Nonlinear Dynamics in a Symmetric Electromechanical Vibro-impact System
摘要
The paper studies the nonlinear dynamics of a conducting spherical particle in the field of a charged flat capacitor subjected to an external periodic action. Particle oscillations from one wall of the capacitor to another are accompanied by charge exchange and impact interactions upon instantaneous contact of the particle with the walls. A mathematical model is presented that describes the dynamics of a particle, which (the model) is a dynamic non-autonomous essentially nonlinear system with a variable structure. The behavior of phase trajectories in one part of the phase space is described by differential equations, and in the other by algebraic relations, it is shown that in a symmetric dynamic system both symmetric trajectories of periodic modes of particle motion and asymmetric periodic modes of motion are possible.
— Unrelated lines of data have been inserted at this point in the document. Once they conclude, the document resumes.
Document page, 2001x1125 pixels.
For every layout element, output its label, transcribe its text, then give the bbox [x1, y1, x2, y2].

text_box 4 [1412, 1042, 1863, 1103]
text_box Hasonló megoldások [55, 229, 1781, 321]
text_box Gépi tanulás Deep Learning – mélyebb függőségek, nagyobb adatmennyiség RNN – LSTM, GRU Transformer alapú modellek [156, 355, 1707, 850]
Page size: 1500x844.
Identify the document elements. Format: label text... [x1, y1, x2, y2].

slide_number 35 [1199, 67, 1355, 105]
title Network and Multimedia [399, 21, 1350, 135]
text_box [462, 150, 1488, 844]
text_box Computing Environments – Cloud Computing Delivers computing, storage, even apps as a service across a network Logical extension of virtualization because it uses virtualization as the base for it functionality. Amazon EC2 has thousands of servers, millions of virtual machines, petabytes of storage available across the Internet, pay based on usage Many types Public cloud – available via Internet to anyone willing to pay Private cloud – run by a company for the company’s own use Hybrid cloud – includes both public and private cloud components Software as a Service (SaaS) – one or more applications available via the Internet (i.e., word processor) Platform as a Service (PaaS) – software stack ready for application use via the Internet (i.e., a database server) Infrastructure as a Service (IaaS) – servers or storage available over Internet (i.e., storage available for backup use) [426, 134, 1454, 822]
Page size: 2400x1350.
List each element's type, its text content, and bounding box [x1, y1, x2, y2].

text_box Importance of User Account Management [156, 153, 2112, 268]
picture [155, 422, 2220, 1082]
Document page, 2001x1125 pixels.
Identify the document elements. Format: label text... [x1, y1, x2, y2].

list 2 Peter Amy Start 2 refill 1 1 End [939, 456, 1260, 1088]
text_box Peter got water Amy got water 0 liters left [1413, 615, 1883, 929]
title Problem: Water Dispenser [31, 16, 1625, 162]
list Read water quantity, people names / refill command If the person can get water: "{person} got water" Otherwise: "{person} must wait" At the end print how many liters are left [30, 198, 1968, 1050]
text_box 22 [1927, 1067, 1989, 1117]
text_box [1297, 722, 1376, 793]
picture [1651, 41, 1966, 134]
The mathematical apparatus used in the paper is a numerical-analytical apparatus of the method of point mappings of Poincare surfaces. The following are presented: parametric relations defining the coordinates of fixed points corresponding to symmetric periodic modes of particle motion, characteristic polynomial, and equations of existence and stability domain boundaries in the parameter space of a system of periodic symmetric oscillations of a particle with one impact of the latter on each wall of the capacitor. The study of more complex particle dynamics is carried out by a numerical-analytical method using the construction of bifurcation diagrams for all parameters of the dynamic system under study. This made it possible to indicate in the parameter space the existence and stability domains of all possible periodic asymmetric periodic modes of particle motion, including chaotic oscillations of the particle. A scenario of transition to chaos is indicated, which is similar to the Feigenbaum scenario–period doubling. Bifurcation boundaries of existence of point mappings are constructed and an algorithm for their construction is indicated.